Page images and extracted text
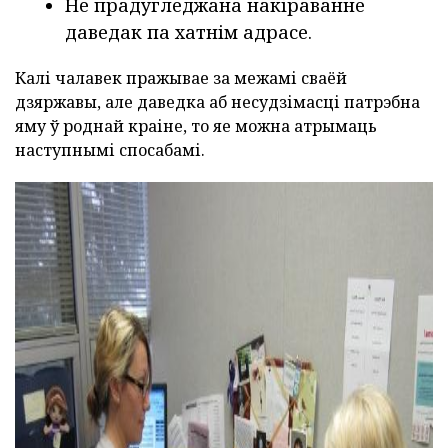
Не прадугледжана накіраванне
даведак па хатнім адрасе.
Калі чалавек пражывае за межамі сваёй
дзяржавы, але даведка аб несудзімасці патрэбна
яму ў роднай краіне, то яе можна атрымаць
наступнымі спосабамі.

* **ABOUT THIS EXERCISE**
An exact copy of the entries above is needed, with the pictures removed.

* **RESULT OF THIS EXERCISE**
Не прадугледжана накіраванне
даведак па хатнім адрасе.
Калі чалавек пражывае за межамі сваёй
дзяржавы, але даведка аб несудзімасці патрэбна
яму ў роднай краіне, то яе можна атрымаць
наступнымі спосабамі.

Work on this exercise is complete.